今月の写真
春を待ちこがれたレニングラード(現サンクトペテルブルグ)


 冬が長くて厳しい場所ほど、人々は春に憧れる。

 ここレニングラード(現サンクトペテルブルグ、ロシア北西部)でも、ネバ川に張りつめていた氷が溶けて流れ出す3月に、人々は春の日射しを楽しみに、河原にやってくる。

 気温は、川に流れている氷から想像がつくだろう。しかし人々にとっては長くて暗い冬との決別を喜んで、手袋もなく、明るい表情で、陽光のもとを歩きまわる。

 これは、 ここにはかぎらない。

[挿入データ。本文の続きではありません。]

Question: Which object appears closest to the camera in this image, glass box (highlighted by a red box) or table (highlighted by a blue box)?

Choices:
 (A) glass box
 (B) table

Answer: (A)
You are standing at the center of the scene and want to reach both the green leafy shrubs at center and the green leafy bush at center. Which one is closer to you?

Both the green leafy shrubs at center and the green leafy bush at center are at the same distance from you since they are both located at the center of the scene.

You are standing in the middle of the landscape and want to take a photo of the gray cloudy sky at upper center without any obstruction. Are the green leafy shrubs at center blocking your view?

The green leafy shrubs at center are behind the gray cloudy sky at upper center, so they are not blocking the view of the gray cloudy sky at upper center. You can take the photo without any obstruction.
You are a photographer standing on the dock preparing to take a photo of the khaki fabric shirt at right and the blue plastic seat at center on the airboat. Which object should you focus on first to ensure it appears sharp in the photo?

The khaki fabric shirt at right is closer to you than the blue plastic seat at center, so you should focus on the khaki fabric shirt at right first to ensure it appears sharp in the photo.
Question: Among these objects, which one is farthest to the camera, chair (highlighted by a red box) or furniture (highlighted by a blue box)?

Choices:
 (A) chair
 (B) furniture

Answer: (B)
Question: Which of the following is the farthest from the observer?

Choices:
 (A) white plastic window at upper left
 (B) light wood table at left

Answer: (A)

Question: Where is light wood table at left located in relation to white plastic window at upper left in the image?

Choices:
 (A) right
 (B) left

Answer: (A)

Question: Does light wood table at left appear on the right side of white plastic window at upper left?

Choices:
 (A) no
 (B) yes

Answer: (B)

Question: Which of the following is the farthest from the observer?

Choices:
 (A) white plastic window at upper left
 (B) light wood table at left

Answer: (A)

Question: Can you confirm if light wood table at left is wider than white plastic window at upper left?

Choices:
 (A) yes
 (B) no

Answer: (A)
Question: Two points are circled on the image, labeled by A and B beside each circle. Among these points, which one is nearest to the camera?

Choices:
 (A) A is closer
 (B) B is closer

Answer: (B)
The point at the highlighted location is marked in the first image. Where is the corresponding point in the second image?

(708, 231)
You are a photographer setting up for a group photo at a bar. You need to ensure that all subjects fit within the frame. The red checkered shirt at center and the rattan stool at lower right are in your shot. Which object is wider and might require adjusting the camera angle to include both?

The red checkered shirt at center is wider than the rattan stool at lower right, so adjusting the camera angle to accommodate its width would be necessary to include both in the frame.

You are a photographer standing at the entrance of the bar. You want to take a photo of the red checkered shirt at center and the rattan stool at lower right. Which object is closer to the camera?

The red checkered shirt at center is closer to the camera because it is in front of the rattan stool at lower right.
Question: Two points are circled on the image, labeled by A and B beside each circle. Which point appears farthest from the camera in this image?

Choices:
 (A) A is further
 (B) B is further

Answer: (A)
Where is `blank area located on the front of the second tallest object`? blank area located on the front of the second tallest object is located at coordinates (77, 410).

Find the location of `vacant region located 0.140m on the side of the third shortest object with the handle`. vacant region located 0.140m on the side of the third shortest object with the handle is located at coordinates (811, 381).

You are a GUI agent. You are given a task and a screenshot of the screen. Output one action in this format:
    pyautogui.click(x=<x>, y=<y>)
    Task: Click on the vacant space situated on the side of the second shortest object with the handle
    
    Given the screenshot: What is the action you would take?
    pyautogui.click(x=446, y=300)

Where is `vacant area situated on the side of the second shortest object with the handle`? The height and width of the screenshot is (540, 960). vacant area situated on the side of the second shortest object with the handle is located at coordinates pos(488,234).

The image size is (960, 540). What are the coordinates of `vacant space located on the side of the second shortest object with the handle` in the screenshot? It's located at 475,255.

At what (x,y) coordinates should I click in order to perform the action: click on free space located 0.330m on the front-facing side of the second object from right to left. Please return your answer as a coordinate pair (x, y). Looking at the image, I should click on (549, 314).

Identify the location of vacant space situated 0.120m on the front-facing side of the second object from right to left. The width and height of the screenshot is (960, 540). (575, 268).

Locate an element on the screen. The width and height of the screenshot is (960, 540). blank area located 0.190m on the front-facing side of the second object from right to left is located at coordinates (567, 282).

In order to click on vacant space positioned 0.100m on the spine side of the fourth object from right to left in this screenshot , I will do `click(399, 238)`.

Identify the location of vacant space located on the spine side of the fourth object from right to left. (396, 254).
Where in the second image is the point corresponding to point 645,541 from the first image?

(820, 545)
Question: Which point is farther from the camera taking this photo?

ヨーロッパ北部でも、同じように人々は春を待ちこがれて、まだ寒いのに、春を楽しみに屋外に出てくるのである。

 しかし、ロシア人にとっての春への渇望は、私の想像を超えた。

同じネバ川の別の河原では、太陽が当たって、しかも風が当たらない壁際で、正気の沙汰とは思えない風景が出現しているのである。

日光浴。そう。いくら日の光に飢えていたとしても、目の前に氷が流れている河畔で裸になるものか。

ロシアや北ヨーロッパの人たちが、夏になると大挙して南に向かう心情を、心底から理解することは私たち日本人にはむつかしい。彼らは、夏に南へ向かうために、年間の労働に耐えている、とも言えるほどなのである。